THE TASK:
Wherever the string "Courtyard" shows up in the records below, return that line.

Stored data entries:
........
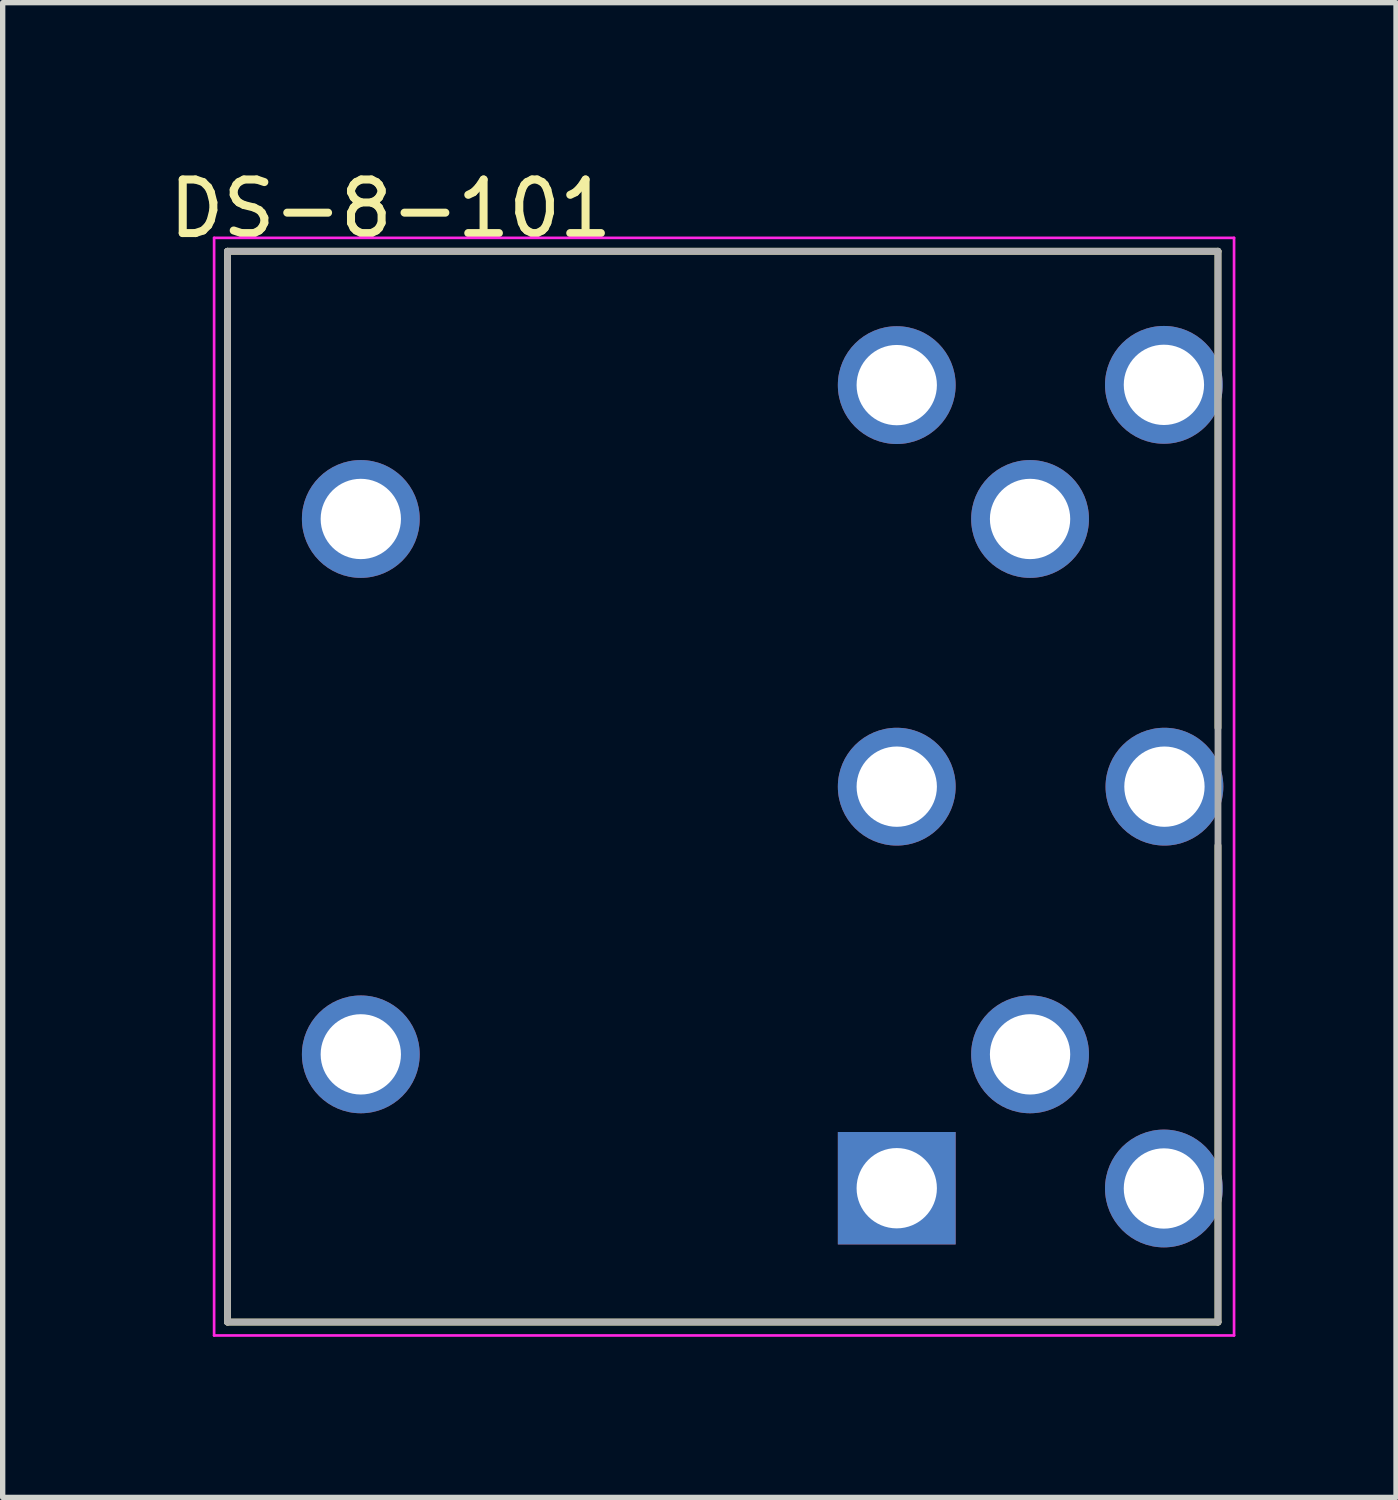
<source format=kicad_pcb>
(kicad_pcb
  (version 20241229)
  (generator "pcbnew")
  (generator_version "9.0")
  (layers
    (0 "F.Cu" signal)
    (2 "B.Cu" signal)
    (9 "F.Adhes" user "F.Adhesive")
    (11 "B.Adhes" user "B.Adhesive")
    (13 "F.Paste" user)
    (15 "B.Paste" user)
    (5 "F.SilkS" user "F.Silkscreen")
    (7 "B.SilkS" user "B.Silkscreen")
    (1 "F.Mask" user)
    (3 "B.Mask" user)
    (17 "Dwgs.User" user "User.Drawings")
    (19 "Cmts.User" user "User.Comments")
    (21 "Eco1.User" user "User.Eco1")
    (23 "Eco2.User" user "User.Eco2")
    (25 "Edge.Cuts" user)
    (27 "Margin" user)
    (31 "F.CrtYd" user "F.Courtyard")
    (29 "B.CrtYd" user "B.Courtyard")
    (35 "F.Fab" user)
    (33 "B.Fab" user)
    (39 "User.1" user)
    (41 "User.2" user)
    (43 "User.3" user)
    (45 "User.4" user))
  (footprint "DS-8-101"
    (layer "F.Cu")
    (at 8.689 11.643)
    (property "Reference" "DS-8-101" (at -4.445 -10.795 0) (layer "F.SilkS") (effects (font (size 1 1) (thickness 0.15))))
    (attr through_hole)
    (fp_line (start -7.49 -10) (end 11.01 -10) (stroke (width 0.127) (type solid)) (layer "F.SilkS"))
    (fp_line (start -7.49 10) (end -7.49 -10) (stroke (width 0.127) (type solid)) (layer "F.SilkS"))
    (fp_line (start 11.01 -10) (end 11.01 -1.1) (stroke (width 0.127) (type solid)) (layer "F.SilkS"))
    (fp_line (start 11.01 1.1) (end 11.01 10) (stroke (width 0.127) (type solid)) (layer "F.SilkS"))
    (fp_line (start 11.01 10) (end -7.49 10) (stroke (width 0.127) (type solid)) (layer "F.SilkS"))
    (fp_line (start -7.74 -10.25) (end 11.31 -10.25) (stroke (width 0.05) (type solid)) (layer "F.CrtYd"))
    (fp_line (start -7.74 10.25) (end -7.74 -10.25) (stroke (width 0.05) (type solid)) (layer "F.CrtYd"))
    (fp_line (start 11.31 -10.25) (end 11.31 10.25) (stroke (width 0.05) (type solid)) (layer "F.CrtYd"))
    (fp_line (start 11.31 10.25) (end -7.74 10.25) (stroke (width 0.05) (type solid)) (layer "F.CrtYd"))
    (fp_line (start -7.49 -10) (end 11.01 -10) (stroke (width 0.127) (type solid)) (layer "F.Fab"))
    (fp_line (start -7.49 10) (end -7.49 -10) (stroke (width 0.127) (type solid)) (layer "F.Fab"))
    (fp_line (start 11.01 -10) (end 11.01 10) (stroke (width 0.127) (type solid)) (layer "F.Fab"))
    (fp_line (start 11.01 10) (end -7.49 10) (stroke (width 0.127) (type solid)) (layer "F.Fab"))
    (pad "1" thru_hole rect (at 5.01 7.5) (size 2.2 2.1) (drill 1.5) (layers "*.Cu" "*.Mask"))
    (pad "2" thru_hole circle (at 5.01 0) (size 2.2 2.2) (drill 1.5) (layers "*.Cu" "*.Mask"))
    (pad "3" thru_hole circle (at 5.01 -7.5) (size 2.2 2.2) (drill 1.5) (layers "*.Cu" "*.Mask"))
    (pad "4" thru_hole circle (at 7.5 5) (size 2.2 2.2) (drill 1.5) (layers "*.Cu" "*.Mask"))
    (pad "5" thru_hole circle (at 7.5 -5) (size 2.2 2.2) (drill 1.5) (layers "*.Cu" "*.Mask"))
    (pad "6" thru_hole circle (at 10 7.505) (size 2.2 2.2) (drill 1.5) (layers "*.Cu" "*.Mask"))
    (pad "7" thru_hole circle (at 10 -7.505) (size 2.2 2.2) (drill 1.5) (layers "*.Cu" "*.Mask"))
    (pad "8" thru_hole circle (at 10.01 0) (size 2.2 2.2) (drill 1.5) (layers "*.Cu" "*.Mask"))
    (pad "G1" thru_hole circle (at -5 -5) (size 2.2 2.2) (drill 1.5) (layers "*.Cu" "*.Mask"))
    (pad "G2" thru_hole circle (at -5 5) (size 2.2 2.2) (drill 1.5) (layers "*.Cu" "*.Mask")))
  (gr_rect
    (start -3 -3)
    (end 23.024 24.918)
    (stroke (width 0.1) (type default))
    (fill no)
    (layer "Edge.Cuts")))
</source>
........
RESULT FOR THIS EXERCISE:
    (31 "F.CrtYd" user "F.Courtyard")
    (29 "B.CrtYd" user "B.Courtyard")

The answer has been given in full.